AIM OF THE TASK: What is needed is an exact copy of the line that contains "right ankle: (183, 403)" and of all later lines to the end of the records below, with no other lines.

(Keypoint text descriptions)

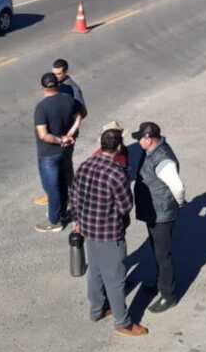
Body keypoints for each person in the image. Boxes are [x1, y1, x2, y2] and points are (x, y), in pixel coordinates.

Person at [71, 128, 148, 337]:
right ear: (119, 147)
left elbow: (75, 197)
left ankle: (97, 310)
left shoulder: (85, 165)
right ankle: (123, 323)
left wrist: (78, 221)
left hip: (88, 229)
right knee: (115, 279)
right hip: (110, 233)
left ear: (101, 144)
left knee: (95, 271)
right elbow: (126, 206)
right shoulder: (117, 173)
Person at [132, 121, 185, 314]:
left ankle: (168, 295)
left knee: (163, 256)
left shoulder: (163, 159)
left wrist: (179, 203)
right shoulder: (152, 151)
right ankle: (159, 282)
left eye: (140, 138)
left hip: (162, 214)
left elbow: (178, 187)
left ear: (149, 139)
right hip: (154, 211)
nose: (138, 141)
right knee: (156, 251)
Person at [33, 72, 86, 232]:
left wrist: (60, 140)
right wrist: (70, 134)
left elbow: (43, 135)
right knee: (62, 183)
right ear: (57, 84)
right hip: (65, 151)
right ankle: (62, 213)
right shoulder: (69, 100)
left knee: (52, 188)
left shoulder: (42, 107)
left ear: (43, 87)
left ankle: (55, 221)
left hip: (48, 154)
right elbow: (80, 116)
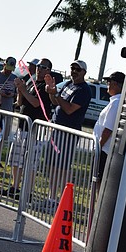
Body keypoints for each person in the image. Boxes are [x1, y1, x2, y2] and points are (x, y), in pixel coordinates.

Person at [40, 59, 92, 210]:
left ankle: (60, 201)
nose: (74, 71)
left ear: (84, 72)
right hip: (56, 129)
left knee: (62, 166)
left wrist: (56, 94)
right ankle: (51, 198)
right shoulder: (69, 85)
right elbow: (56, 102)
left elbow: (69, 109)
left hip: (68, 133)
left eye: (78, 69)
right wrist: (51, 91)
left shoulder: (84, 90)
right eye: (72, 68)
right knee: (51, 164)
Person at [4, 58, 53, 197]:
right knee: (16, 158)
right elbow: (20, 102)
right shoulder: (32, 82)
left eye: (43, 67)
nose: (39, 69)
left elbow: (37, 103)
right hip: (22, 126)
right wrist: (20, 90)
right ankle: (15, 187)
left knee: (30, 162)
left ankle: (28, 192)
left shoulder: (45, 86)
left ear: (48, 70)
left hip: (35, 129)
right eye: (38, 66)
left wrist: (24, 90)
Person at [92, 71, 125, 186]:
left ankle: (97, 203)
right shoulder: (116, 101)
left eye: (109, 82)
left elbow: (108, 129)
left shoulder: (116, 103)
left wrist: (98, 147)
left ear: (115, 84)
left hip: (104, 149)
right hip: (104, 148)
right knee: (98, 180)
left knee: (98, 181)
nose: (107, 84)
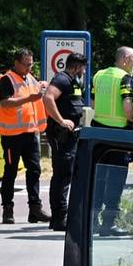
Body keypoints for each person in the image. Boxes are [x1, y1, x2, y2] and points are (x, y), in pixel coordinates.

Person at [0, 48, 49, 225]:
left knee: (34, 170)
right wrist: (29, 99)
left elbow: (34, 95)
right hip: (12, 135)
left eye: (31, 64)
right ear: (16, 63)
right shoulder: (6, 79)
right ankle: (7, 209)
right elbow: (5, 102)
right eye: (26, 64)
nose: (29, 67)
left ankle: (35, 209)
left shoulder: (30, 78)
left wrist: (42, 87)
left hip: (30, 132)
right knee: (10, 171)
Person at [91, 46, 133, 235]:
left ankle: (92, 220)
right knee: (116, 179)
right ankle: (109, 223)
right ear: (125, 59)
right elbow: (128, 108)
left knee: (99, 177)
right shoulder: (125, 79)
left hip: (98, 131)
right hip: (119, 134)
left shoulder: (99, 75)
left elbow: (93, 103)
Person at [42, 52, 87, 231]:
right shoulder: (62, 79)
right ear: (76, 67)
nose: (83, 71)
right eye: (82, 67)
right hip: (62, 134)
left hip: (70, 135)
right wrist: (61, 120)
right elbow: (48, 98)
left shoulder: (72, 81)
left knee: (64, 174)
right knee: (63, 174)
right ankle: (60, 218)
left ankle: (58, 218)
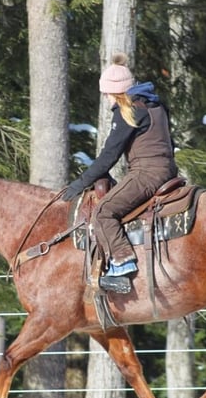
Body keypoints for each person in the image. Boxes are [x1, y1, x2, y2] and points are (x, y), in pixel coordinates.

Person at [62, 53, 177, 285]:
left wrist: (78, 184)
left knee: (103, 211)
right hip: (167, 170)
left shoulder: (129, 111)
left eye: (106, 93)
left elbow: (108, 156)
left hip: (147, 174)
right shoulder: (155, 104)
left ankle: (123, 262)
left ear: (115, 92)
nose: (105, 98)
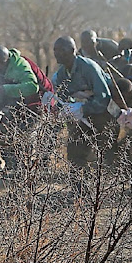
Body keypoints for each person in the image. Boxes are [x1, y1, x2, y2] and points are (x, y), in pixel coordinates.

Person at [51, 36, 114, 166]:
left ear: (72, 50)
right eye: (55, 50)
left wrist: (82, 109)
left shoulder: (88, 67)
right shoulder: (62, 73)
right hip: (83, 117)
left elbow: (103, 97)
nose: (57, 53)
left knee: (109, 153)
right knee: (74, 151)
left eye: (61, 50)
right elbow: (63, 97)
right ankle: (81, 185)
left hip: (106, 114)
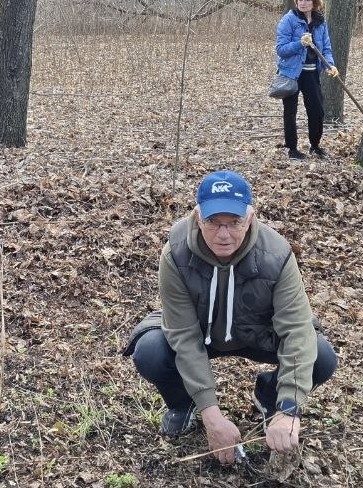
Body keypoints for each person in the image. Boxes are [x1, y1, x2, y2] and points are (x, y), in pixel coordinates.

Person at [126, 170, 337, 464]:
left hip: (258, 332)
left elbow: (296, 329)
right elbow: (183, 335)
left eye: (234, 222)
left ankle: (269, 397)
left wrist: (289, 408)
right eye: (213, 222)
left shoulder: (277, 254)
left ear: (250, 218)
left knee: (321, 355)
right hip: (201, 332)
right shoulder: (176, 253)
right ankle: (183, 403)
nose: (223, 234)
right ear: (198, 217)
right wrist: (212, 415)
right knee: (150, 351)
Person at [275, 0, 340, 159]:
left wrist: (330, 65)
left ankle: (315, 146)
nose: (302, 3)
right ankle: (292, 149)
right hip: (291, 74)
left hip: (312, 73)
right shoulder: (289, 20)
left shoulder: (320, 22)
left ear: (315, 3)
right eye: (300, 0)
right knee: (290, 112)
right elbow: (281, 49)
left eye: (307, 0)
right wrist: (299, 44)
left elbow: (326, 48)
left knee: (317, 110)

EXERCISE OUTPUT:
right ankle: (183, 403)
nose: (223, 234)
right ear: (198, 217)
right wrist: (212, 415)
right knee: (150, 351)
Person at [275, 0, 340, 159]:
left wrist: (330, 65)
left ankle: (315, 146)
nose: (302, 3)
right ankle: (292, 149)
right hip: (291, 74)
left hip: (312, 73)
right shoulder: (289, 20)
left shoulder: (320, 22)
left ear: (315, 3)
right eye: (300, 0)
right knee: (290, 112)
right elbow: (281, 49)
left eye: (307, 0)
right wrist: (299, 44)
left elbow: (326, 48)
left knee: (317, 110)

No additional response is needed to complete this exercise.